⟨

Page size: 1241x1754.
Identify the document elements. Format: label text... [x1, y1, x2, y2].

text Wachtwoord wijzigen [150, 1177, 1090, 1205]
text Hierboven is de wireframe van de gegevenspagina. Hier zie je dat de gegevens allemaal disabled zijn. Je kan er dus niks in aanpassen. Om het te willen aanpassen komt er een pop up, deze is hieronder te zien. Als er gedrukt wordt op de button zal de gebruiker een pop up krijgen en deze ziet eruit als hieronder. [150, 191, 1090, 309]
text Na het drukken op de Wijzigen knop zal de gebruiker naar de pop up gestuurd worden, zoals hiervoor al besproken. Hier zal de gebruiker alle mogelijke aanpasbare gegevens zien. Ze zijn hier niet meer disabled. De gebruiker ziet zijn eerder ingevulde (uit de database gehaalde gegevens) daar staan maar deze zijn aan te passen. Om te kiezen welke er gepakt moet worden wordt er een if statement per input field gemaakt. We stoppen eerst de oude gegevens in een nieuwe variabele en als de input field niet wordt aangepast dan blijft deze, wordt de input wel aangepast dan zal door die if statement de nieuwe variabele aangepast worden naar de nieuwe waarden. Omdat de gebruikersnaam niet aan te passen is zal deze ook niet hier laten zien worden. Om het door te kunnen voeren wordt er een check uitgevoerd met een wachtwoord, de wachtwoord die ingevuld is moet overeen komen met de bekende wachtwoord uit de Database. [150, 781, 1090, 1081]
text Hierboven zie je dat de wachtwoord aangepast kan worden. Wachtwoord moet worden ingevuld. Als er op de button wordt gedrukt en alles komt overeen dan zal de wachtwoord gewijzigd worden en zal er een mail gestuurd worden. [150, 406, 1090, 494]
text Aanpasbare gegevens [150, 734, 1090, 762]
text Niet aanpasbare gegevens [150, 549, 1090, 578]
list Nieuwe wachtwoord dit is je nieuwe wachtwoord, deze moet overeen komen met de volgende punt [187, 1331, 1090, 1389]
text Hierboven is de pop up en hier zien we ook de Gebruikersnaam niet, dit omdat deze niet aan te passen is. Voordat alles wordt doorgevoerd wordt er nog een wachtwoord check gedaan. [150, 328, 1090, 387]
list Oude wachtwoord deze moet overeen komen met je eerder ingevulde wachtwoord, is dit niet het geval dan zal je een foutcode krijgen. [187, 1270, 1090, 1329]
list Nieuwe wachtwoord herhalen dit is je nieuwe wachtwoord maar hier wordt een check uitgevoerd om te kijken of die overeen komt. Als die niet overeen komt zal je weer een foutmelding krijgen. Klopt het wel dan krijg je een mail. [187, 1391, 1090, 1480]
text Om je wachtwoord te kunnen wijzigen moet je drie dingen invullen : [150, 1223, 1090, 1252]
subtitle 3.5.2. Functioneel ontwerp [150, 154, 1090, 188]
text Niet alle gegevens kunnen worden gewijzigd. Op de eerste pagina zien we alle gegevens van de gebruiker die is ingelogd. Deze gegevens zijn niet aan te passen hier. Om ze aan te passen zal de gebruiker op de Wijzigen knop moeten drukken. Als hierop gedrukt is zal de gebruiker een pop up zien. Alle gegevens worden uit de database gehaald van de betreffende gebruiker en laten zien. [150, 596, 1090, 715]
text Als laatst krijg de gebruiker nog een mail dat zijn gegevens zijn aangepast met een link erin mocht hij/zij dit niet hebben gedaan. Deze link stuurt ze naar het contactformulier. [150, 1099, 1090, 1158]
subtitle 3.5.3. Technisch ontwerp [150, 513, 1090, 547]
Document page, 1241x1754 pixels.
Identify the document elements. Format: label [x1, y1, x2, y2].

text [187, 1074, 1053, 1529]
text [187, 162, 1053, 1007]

⟩

Whenever a line in the entries above includes the word "overeen", pull that line out.

[TASK ANSWER]
text Na het drukken op de Wijzigen knop zal de gebruiker naar de pop up gestuurd worden, zoals hiervoor al besproken. Hier zal de gebruiker alle mogelijke aanpasbare gegevens zien. Ze zijn hier niet meer disabled. De gebruiker ziet zijn eerder ingevulde (uit de database gehaalde gegevens) daar staan maar deze zijn aan te passen. Om te kiezen welke er gepakt moet worden wordt er een if statement per input field gemaakt. We stoppen eerst de oude gegevens in een nieuwe variabele en als de input field niet wordt aangepast dan blijft deze, wordt de input wel aangepast dan zal door die if statement de nieuwe variabele aangepast worden naar de nieuwe waarden. Omdat de gebruikersnaam niet aan te passen is zal deze ook niet hier laten zien worden. Om het door te kunnen voeren wordt er een check uitgevoerd met een wachtwoord, de wachtwoord die ingevuld is moet overeen komen met de bekende wachtwoord uit de Database. [150, 781, 1090, 1081]
text Hierboven zie je dat de wachtwoord aangepast kan worden. Wachtwoord moet worden ingevuld. Als er op de button wordt gedrukt en alles komt overeen dan zal de wachtwoord gewijzigd worden en zal er een mail gestuurd worden. [150, 406, 1090, 494]
list Nieuwe wachtwoord dit is je nieuwe wachtwoord, deze moet overeen komen met de volgende punt [187, 1331, 1090, 1389]
list Oude wachtwoord deze moet overeen komen met je eerder ingevulde wachtwoord, is dit niet het geval dan zal je een foutcode krijgen. [187, 1270, 1090, 1329]
list Nieuwe wachtwoord herhalen dit is je nieuwe wachtwoord maar hier wordt een check uitgevoerd om te kijken of die overeen komt. Als die niet overeen komt zal je weer een foutmelding krijgen. Klopt het wel dan krijg je een mail. [187, 1391, 1090, 1480]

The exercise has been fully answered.